When he reflects back on his service, he thinks about whether it was worth the sacrifice.

“Now, today? No, it wasn’t worth it. No. Too many lives were lost. Too many,’ he said, growing emotional.

His posttraumatic stress disorder is among his own residual effects of war. He said that the best part of his experience was leaving Vietnam in 1970 and returning home to his beloved wife, Betsy.

They are the parents of three children, the grandparents of nine and the great-grandparents of six.

“That was the best thing. I was married in ’68. I was married two months before I joined the Marine Corps. She moved in with my parents while I was gone. … I flew into Columbia Airport, and her and my mother and my sister were standing up there.
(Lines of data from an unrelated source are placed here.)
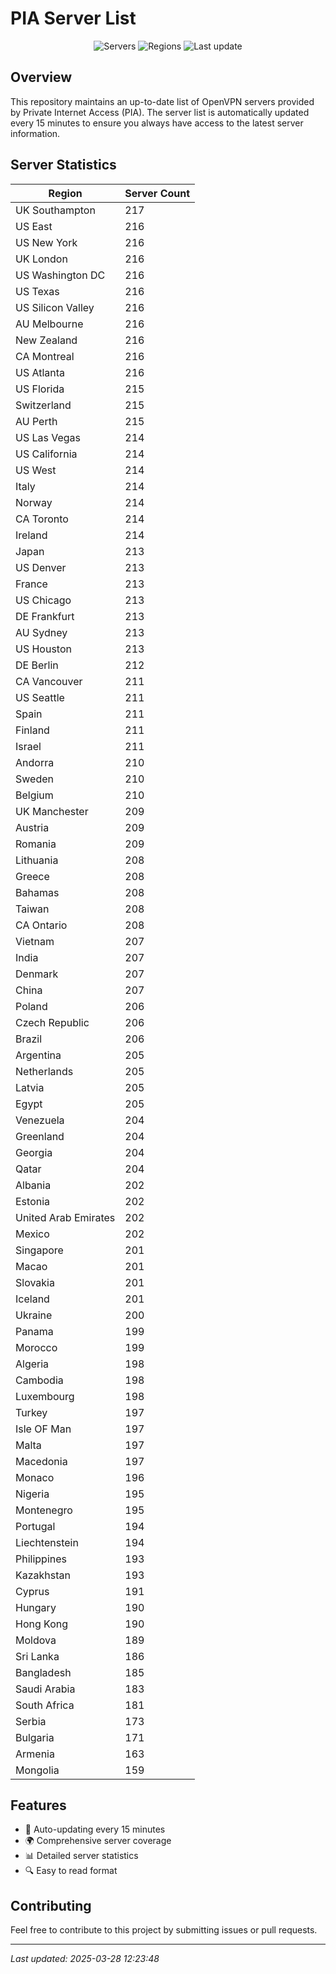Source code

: # PIA Server List

<div align="center">

![Servers](https://img.shields.io/badge/servers-19,770-blue)
![Regions](https://img.shields.io/badge/regions-97-blue)
![Last update](https://img.shields.io/badge/Last_Updated-March_28_2025_07:23_EST-blue)

</div>

## Overview
This repository maintains an up-to-date list of OpenVPN servers provided by Private Internet Access (PIA). The server list is automatically updated every 15 minutes to ensure you always have access to the latest server information.

## Server Statistics
| Region | Server Count |
|--------|--------------|
| UK Southampton                 | 217          |
| US East                        | 216          |
| US New York                    | 216          |
| UK London                      | 216          |
| US Washington DC               | 216          |
| US Texas                       | 216          |
| US Silicon Valley              | 216          |
| AU Melbourne                   | 216          |
| New Zealand                    | 216          |
| CA Montreal                    | 216          |
| US Atlanta                     | 216          |
| US Florida                     | 215          |
| Switzerland                    | 215          |
| AU Perth                       | 215          |
| US Las Vegas                   | 214          |
| US California                  | 214          |
| US West                        | 214          |
| Italy                          | 214          |
| Norway                         | 214          |
| CA Toronto                     | 214          |
| Ireland                        | 214          |
| Japan                          | 213          |
| US Denver                      | 213          |
| France                         | 213          |
| US Chicago                     | 213          |
| DE Frankfurt                   | 213          |
| AU Sydney                      | 213          |
| US Houston                     | 213          |
| DE Berlin                      | 212          |
| CA Vancouver                   | 211          |
| US Seattle                     | 211          |
| Spain                          | 211          |
| Finland                        | 211          |
| Israel                         | 211          |
| Andorra                        | 210          |
| Sweden                         | 210          |
| Belgium                        | 210          |
| UK Manchester                  | 209          |
| Austria                        | 209          |
| Romania                        | 209          |
| Lithuania                      | 208          |
| Greece                         | 208          |
| Bahamas                        | 208          |
| Taiwan                         | 208          |
| CA Ontario                     | 208          |
| Vietnam                        | 207          |
| India                          | 207          |
| Denmark                        | 207          |
| China                          | 207          |
| Poland                         | 206          |
| Czech Republic                 | 206          |
| Brazil                         | 206          |
| Argentina                      | 205          |
| Netherlands                    | 205          |
| Latvia                         | 205          |
| Egypt                          | 205          |
| Venezuela                      | 204          |
| Greenland                      | 204          |
| Georgia                        | 204          |
| Qatar                          | 204          |
| Albania                        | 202          |
| Estonia                        | 202          |
| United Arab Emirates           | 202          |
| Mexico                         | 202          |
| Singapore                      | 201          |
| Macao                          | 201          |
| Slovakia                       | 201          |
| Iceland                        | 201          |
| Ukraine                        | 200          |
| Panama                         | 199          |
| Morocco                        | 199          |
| Algeria                        | 198          |
| Cambodia                       | 198          |
| Luxembourg                     | 198          |
| Turkey                         | 197          |
| Isle OF Man                    | 197          |
| Malta                          | 197          |
| Macedonia                      | 197          |
| Monaco                         | 196          |
| Nigeria                        | 195          |
| Montenegro                     | 195          |
| Portugal                       | 194          |
| Liechtenstein                  | 194          |
| Philippines                    | 193          |
| Kazakhstan                     | 193          |
| Cyprus                         | 191          |
| Hungary                        | 190          |
| Hong Kong                      | 190          |
| Moldova                        | 189          |
| Sri Lanka                      | 186          |
| Bangladesh                     | 185          |
| Saudi Arabia                   | 183          |
| South Africa                   | 181          |
| Serbia                         | 173          |
| Bulgaria                       | 171          |
| Armenia                        | 163          |
| Mongolia                       | 159          |

## Features
- 🔄 Auto-updating every 15 minutes
- 🌍 Comprehensive server coverage
- 📊 Detailed server statistics
- 🔍 Easy to read format

## Contributing
Feel free to contribute to this project by submitting issues or pull requests.

---
*Last updated: 2025-03-28 12:23:48*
It felt very good,” he said.

Fogle served as a rural carrier for the Orangeburg Post Office for nearly 12 years before health challenges forced him into retirement.

Of his military service, he said it was ultimately important for him to serve his country.

“I think it’s everybody’s duty to support this country and to fight communism and all that. I think that the military is a good organization, especially for young men in teaching them responsibility,” said Fogle, who also appreciated the opportunity to talk about his military experience.

“It means a lot. A lot of this stuff I’ve held in for 40 years, and the PTSD is real. They say it’ll get better over the years, but it’s always in the back of your mind,” he said.